Trial courts may depart from the sentencing guidelines "based upon circumstances or factors which reasonably justify *902 the aggravation or mitigation of the sentence in accordance with section 921.0016." § 921.001(6), Fla. Stat. (1993). Such aggravating circumstances occur when an offense is committed in an especially heinous, atrocious, or cruel manner, or when the victim suffers extraordinary physical or emotional trauma or permanent injury, or was treated with particular cruelty. §§ 921.0016(3)(b) & (l), Fla. Stat.(1993). Excessive brutality must be determined on a case by case basis. See Bellamy v. State, 677 So. 2d 390 (Fla. 2d DCA 1996)(reversing a departure sentence); Douglas v. State, 652 So. 2d 887 (Fla. 4th DCA)(upholding a departure sentence), rev. denied, 661 So. 2d 823 (Fla.1995); Harris v. State, 650 So. 2d 639 (Fla. 4th DCA), rev. granted, 658 So. 2d 990 (Fla.1995)(approving a departure sentence), approved, 674 So. 2d 110 (Fla.1996).

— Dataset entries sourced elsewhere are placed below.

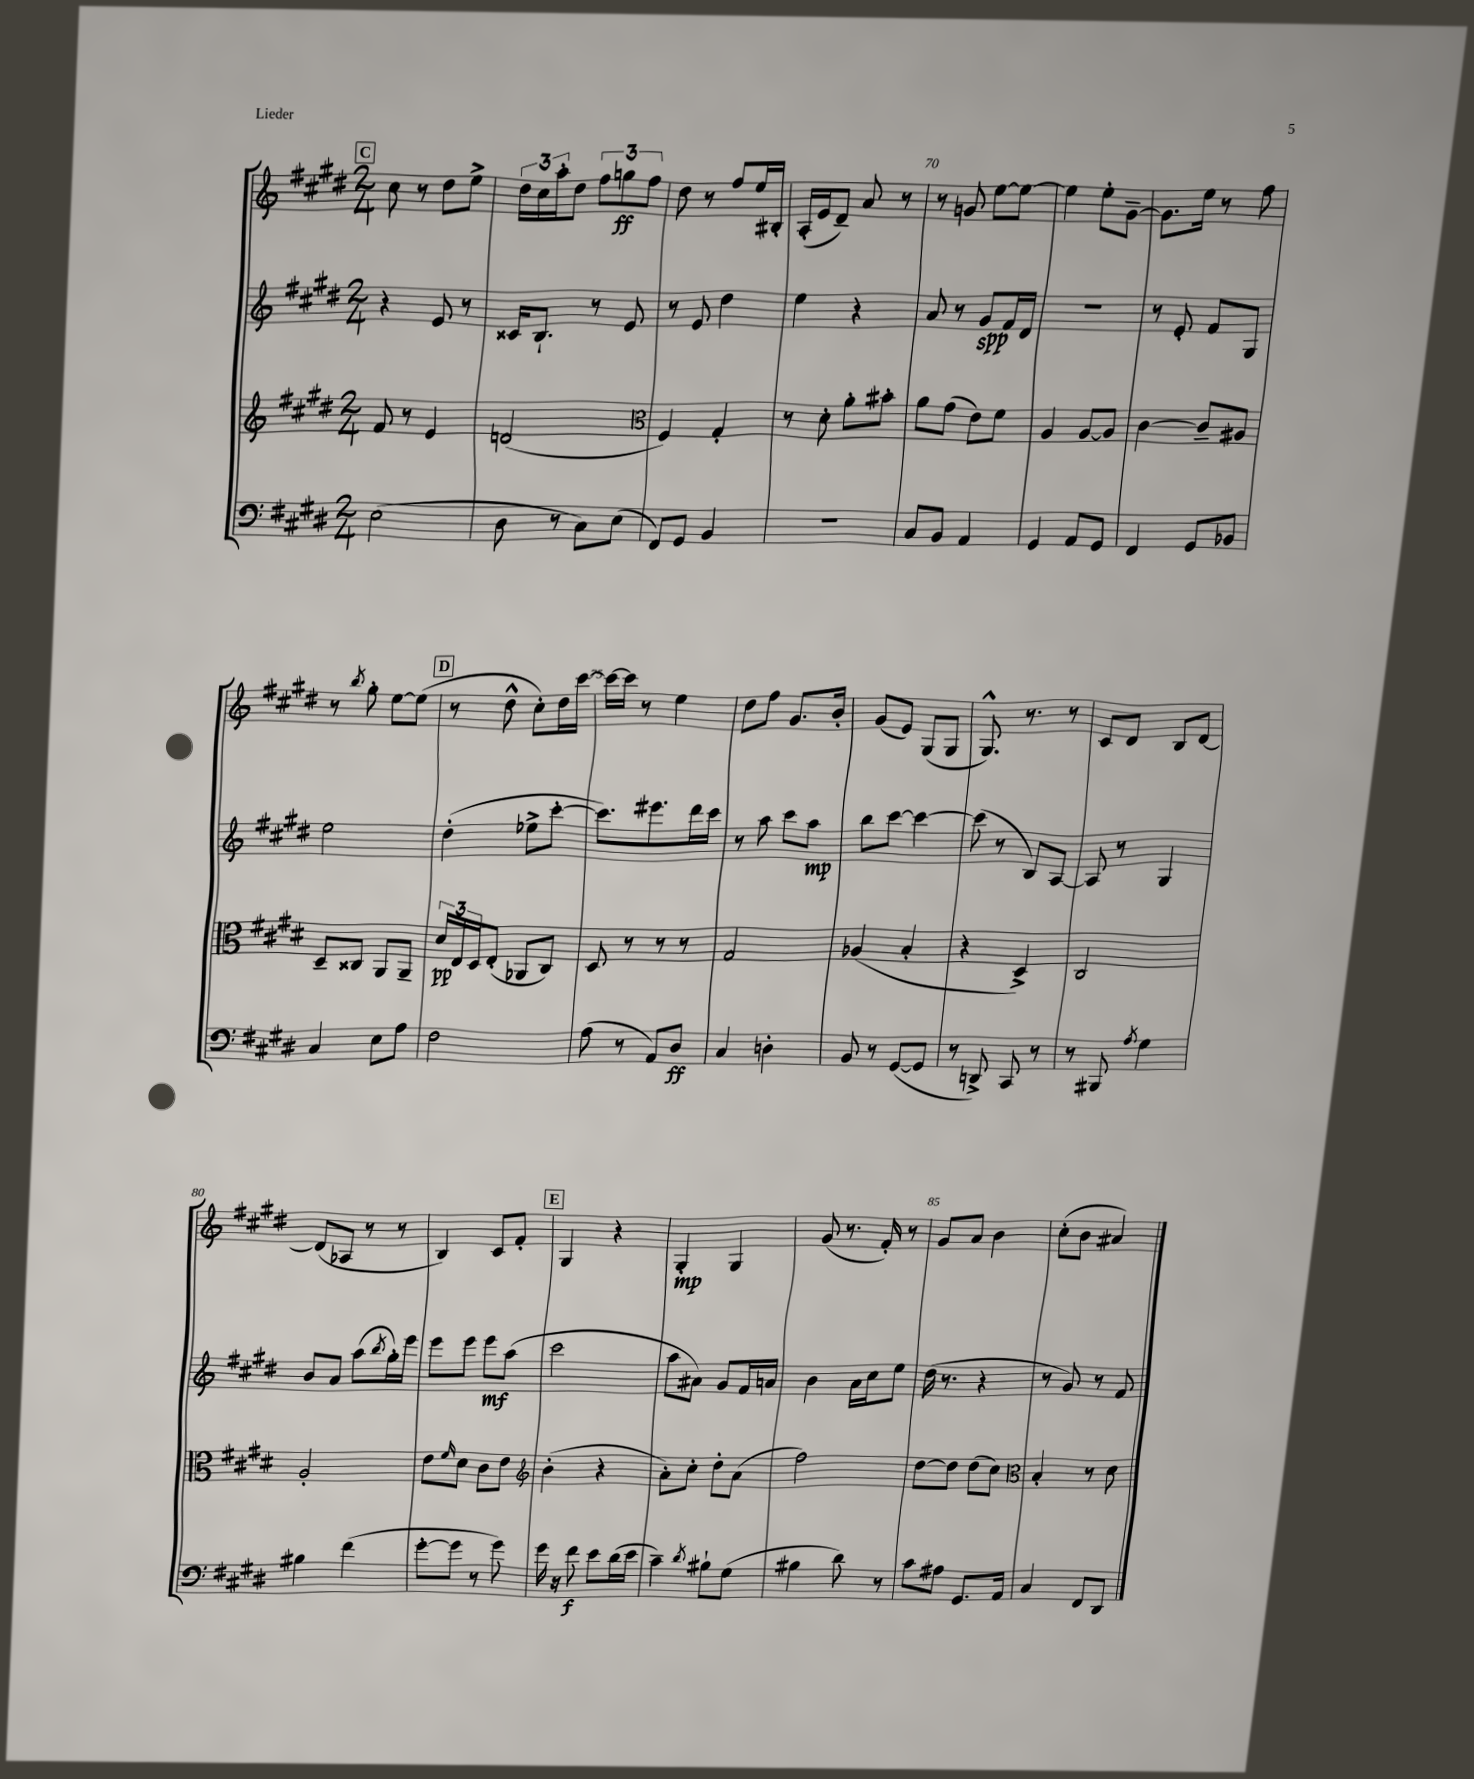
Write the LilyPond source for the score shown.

<<
\new StaffGroup <<
\new Staff = "s0" {
    \clef treble \key e \major \numericTimeSignature \time 2/4
    \mark \markup { \box "C" } cis''8 r8 dis''8 e''8-> |
    \tuplet 3/2 { dis''16 cis''16 a''16-. } dis''8 \tuplet 3/2 { fis''8 g''8\ff fis''8 } |
    dis''8 r8 fis''8 e''16 bis16-. |
    a16-.( e'16 dis'8--) a'8 r8 |
    r8 g'8 e''8~ e''8~ |
    e''4 e''8-. gis'8~-- |
    gis'8. e''16 r8 fis''8 |
    r8 \acciaccatura { b''8 } gis''8-. e''8~ e''8( |
    \mark \markup { \box "D" } r8 dis''8-^ cis''8-.) dis''16 cis'''16~ |
    cis'''16~ cis'''16 r8 e''4 |
    dis''8 fis''8 gis'8. b'16-. |
    gis'8( e'8) gis8( gis8 |
    gis8.-^) r8. r8 |
    cis'8 dis'8 b8 dis'8~ |
    dis'8( aes8 r8 r8 |
    b4) cis'8 fis'8-. |
    \mark \markup { \box "E" } gis4 r4 |
    gis4-.\mp gis4 |
    gis'8( r8. fis'16-.) r8 |
    gis'8 a'8 b'4 |
    cis''8-.( b'8 ais'4) \bar "|." |
}
\new Staff = "s1" {
    \clef treble \key e \major \numericTimeSignature \time 2/4
    \mark \markup { \box "C" } r4 e'8 r8 |
    cisis'16 b8.-! r8 e'8 |
    r8 e'8 dis''4 |
    e''4 r4 |
    a'8 r8 gis'8\spp fis'16 dis'16 |
    r2 |
    r8 e'8-. fis'8 gis8 |
    e''2 |
    \mark \markup { \box "D" } dis''4-.( ees''8-> cis'''8~-. |
    cis'''8.) eis'''8. dis'''16 cis'''16 |
    r8 a''8 cis'''8 a''8\mp |
    b''8 cis'''8~ cis'''4~ |
    cis'''8( r8 b8) a8~ |
    a8 r8 gis4 |
    b'8 a'8 a''8( \acciaccatura { b''8 } gis''16-.) e'''16 |
    e'''8 e'''8 e'''8\mf a''8( |
    \mark \markup { \box "E" } cis'''2 |
    a''8 ais'8) gis'8 fis'16 a'16 |
    b'4 a'16 cis''16 e''8 |
    dis''16( r8. r4 |
    r8 gis'8) r8 fis'8 \bar "|." |
}
\new Staff = "s2" {
    \clef treble \key e \major \numericTimeSignature \time 2/4
    \mark \markup { \box "C" } fis'8 r8 e'4 |
    d'2( |
    \clef alto fis4) gis4-. |
    r8 dis'8-. a'8-. bis'8-. |
    a'8 gis'8( e'8) fis'8 |
    a4 a8~ a8 |
    cis'4~ cis'8-- ais8 |
    dis8-- cisis8 a,8 a,8-- |
    \mark \markup { \box "D" } \tuplet 3/2 { dis'16\pp e16 dis16 } e8-.( aes,8 cis8) |
    dis8 r8 r8 r8 |
    gis2 |
    aes4( b4-. |
    r4 dis4->) |
    cis2 |
    a2-. |
    e'8 \grace { fis'16 } dis'8 cis'8 e'8 |
    \mark \markup { \box "E" } \clef treble b'4-.( r4 |
    a'8-.) cis''8-. dis''8-. a'8( |
    fis''2) |
    dis''8~ dis''8 dis''8( cis''8) |
    \clef alto b4-. r8 dis'8 \bar "|." |
}
\new Staff = "s3" {
    \clef bass \key e \major \numericTimeSignature \time 2/4
    \mark \markup { \box "C" } e2( |
    dis8 r8 cis8) e8( |
    fis,8) gis,8 b,4 |
    R2 |
    cis8 b,8 a,4 |
    gis,4 a,8 gis,8 |
    fis,4 gis,8 bes,8 |
    cis4 e8 a8 |
    \mark \markup { \box "D" } fis2 |
    a8( r8 a,8) dis8\ff |
    cis4 d4-. |
    b,8 r8 gis,8~( gis,8 |
    r8 d,8->) cis,8 r8 |
    r8 bis,,8 \acciaccatura { a8 } gis4 |
    bis4 fis'4( |
    gis'8~-. gis'8 r8 gis'8) |
    \mark \markup { \box "E" } gis'16 r16 fis'8\f e'8 dis'16( e'16 |
    cis'4--) \acciaccatura { dis'8 } bis8-! gis8( |
    bis4 dis'8) r8 |
    cis'8 ais8 gis,8. a,16 |
    cis4 fis,8 dis,8 \bar "|." |
}
>>
>>
\layout { \context { \Score currentBarNumber = #66 \override BarNumber.break-visibility = ##(#f #t #t) barNumberVisibility = #(every-nth-bar-number-visible 5) } }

Appellant relies on Waychoff v. State, 624 So. 2d 392 (Fla. 2d DCA 1993), and argues that a defendant's sentence may not be enhanced based on violence committed by others. In Waychoff, the Second District reversed a departure sentence based on the brutality of the killing because the brutality was not at the hands of appellant. Id. The court stated that the "only evidence of [appellant's] participation was that she may have slapped [the victim] or hit him with her fists. There is nothing in the record revealing that this conduct caused excessive brutality to the victim." Id. at 395.

Here, appellant helped plan the murder, participated in collecting weapons, and helped lure Kent to the scene of the crime. He stabbed Kent first, knowing that this act would trigger the acts ultimately resulting in Bobby Kent's death. He chased Kent, crouched over him as he lay on the ground, and stood with others circling Kent while the co-defendants inflicted additional wounds. We reject appellant's argument that he only inflicted minor wounds on Bobby Kent. We affirm the departure sentence because the record shows that appellant actively participated in all phases of this heinous and excessively brutal murder.

The record does not contain evidence that appellant occupied a position of trust with Bobby Kent that facilitated the commission of the crime. See Davis v. State, 517 So. 2d 670 (Fla.1987). Therefore, breach of trust is an invalid reason for departure in this case. See Hankey v. State, 485 So. 2d 827 (Fla.1986); Grant v. State, 510 So. 2d 313 (Fla. 4th DCA 1987).

Accordingly, we affirm the trial court's departure from the sentencing guidelines based on the excessive brutality inflicted on Bobby Kent during the murder. See§ 921.001(6), Fla. Stat.

AFFIRMED.

STEVENSON, J., and COSTELLO, DEDEE S., Associate Judge, concur.

NOTES

[1] Heather Swallers, Lisa Connelly, Derek Kaufman, Derek Dzvirko, and Martin Puccio were also charged in the death of Bobby Kent. Appellant and Alice Willis were co-defendants.